● What the task asks: Check each line of the entries below for the word "лучшим", and copy out the ones that have it.

● Exercise data:
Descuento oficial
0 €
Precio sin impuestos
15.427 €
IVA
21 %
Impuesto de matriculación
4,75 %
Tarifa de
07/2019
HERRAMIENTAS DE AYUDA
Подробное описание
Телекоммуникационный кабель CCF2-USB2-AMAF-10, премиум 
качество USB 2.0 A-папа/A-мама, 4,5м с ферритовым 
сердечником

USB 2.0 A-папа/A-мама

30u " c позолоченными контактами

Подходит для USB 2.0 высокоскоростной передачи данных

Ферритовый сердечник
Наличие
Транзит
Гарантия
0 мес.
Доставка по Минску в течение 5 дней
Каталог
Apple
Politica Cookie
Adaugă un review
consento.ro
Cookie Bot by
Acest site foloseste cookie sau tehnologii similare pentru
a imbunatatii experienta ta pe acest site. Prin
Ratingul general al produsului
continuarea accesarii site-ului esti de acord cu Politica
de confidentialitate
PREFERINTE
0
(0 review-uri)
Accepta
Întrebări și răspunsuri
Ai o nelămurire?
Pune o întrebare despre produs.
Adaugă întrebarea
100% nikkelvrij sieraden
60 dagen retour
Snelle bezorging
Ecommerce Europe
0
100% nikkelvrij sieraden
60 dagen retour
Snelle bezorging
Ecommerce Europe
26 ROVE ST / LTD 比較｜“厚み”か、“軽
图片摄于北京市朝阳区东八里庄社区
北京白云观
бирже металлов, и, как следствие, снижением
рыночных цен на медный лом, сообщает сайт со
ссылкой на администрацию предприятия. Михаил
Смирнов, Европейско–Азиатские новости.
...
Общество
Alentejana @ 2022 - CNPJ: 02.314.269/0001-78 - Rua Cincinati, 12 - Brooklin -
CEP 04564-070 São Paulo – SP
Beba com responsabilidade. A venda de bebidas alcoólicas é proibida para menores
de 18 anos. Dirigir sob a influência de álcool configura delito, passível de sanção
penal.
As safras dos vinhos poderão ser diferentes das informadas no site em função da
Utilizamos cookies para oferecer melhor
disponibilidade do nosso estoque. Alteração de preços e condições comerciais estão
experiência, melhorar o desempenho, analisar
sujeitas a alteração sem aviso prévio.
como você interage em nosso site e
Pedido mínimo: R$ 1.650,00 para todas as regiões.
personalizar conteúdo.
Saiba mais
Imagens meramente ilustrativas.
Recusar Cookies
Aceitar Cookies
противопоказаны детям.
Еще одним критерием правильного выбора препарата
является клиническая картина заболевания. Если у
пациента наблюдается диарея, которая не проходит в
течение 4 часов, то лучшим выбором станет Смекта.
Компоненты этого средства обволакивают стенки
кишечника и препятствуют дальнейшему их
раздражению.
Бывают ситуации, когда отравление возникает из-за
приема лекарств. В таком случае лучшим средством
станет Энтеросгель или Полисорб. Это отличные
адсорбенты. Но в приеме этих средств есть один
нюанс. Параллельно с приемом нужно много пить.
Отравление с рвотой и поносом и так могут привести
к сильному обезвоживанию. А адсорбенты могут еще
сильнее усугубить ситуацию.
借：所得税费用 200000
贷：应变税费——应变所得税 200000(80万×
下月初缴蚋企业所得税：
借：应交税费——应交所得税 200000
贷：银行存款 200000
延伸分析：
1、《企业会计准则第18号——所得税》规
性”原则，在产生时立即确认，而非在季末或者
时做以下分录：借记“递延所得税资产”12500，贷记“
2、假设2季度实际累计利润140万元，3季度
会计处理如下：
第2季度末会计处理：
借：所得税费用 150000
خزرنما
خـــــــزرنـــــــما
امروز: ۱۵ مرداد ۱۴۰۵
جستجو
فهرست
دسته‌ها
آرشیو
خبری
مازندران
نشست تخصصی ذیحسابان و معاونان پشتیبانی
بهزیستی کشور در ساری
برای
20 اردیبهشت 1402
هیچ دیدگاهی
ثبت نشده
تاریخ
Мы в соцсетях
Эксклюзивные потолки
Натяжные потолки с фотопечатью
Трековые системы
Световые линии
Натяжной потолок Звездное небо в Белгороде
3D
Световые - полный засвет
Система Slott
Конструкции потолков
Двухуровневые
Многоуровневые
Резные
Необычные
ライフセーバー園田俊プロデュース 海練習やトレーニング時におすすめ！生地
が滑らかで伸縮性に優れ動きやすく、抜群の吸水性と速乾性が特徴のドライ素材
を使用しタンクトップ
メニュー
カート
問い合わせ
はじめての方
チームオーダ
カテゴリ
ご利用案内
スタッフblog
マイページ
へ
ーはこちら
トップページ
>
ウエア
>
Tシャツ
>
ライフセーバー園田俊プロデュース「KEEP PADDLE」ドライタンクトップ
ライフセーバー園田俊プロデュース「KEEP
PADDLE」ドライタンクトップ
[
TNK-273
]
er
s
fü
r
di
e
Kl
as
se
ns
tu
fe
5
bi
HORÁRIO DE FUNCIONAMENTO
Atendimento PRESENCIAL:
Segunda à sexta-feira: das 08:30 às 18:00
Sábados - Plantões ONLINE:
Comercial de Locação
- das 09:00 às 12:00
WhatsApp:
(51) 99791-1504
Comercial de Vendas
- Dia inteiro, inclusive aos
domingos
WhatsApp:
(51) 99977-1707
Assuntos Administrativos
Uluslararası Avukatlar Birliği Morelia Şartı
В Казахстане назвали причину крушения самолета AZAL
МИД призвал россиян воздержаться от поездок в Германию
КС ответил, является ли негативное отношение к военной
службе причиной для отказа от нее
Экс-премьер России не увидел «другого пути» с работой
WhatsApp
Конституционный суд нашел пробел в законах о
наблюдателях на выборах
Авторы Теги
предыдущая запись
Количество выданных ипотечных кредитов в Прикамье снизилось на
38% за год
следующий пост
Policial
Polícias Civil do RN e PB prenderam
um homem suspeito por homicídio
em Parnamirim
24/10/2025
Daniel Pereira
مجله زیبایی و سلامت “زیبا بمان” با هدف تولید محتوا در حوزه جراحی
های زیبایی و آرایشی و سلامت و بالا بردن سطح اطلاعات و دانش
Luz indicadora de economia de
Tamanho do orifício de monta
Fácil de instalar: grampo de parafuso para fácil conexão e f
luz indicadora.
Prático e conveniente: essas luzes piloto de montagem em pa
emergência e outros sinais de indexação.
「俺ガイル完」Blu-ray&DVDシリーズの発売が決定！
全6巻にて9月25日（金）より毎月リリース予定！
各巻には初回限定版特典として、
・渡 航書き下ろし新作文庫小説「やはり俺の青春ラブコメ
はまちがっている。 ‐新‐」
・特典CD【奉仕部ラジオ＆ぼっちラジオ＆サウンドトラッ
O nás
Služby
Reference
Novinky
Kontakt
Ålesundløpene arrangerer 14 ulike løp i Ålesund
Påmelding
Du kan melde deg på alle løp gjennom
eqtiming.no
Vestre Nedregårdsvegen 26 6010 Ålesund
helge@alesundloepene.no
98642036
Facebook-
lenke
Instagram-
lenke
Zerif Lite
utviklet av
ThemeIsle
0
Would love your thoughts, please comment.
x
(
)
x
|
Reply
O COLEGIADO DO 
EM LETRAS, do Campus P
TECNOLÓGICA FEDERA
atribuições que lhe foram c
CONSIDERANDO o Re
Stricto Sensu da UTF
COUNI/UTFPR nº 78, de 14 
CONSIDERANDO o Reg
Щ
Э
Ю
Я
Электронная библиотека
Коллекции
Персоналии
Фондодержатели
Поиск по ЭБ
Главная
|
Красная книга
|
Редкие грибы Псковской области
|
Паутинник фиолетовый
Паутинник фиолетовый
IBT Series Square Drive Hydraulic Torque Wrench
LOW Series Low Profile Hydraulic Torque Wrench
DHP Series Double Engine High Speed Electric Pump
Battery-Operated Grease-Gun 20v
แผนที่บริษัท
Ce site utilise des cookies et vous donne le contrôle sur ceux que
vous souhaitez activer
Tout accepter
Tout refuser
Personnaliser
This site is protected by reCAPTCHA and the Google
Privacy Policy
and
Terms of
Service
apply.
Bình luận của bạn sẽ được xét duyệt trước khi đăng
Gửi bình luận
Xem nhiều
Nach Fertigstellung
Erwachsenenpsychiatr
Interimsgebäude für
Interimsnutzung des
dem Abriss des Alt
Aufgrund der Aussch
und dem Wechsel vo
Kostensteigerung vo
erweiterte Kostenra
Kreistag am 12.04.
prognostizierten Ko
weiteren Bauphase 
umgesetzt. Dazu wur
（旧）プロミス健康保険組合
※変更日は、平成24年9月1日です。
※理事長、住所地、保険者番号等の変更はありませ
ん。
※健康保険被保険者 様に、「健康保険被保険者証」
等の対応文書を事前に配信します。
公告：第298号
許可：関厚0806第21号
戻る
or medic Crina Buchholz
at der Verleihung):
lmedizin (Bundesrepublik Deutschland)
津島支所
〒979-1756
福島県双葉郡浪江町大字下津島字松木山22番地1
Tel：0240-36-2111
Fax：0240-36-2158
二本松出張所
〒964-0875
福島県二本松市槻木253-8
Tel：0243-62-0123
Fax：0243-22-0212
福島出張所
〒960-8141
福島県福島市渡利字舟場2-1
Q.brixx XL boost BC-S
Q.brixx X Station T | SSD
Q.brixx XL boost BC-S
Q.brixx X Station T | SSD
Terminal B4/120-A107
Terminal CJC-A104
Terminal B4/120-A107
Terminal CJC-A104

● Response to the exercise:
течение 4 часов, то лучшим выбором станет Смекта.
приема лекарств. В таком случае лучшим средством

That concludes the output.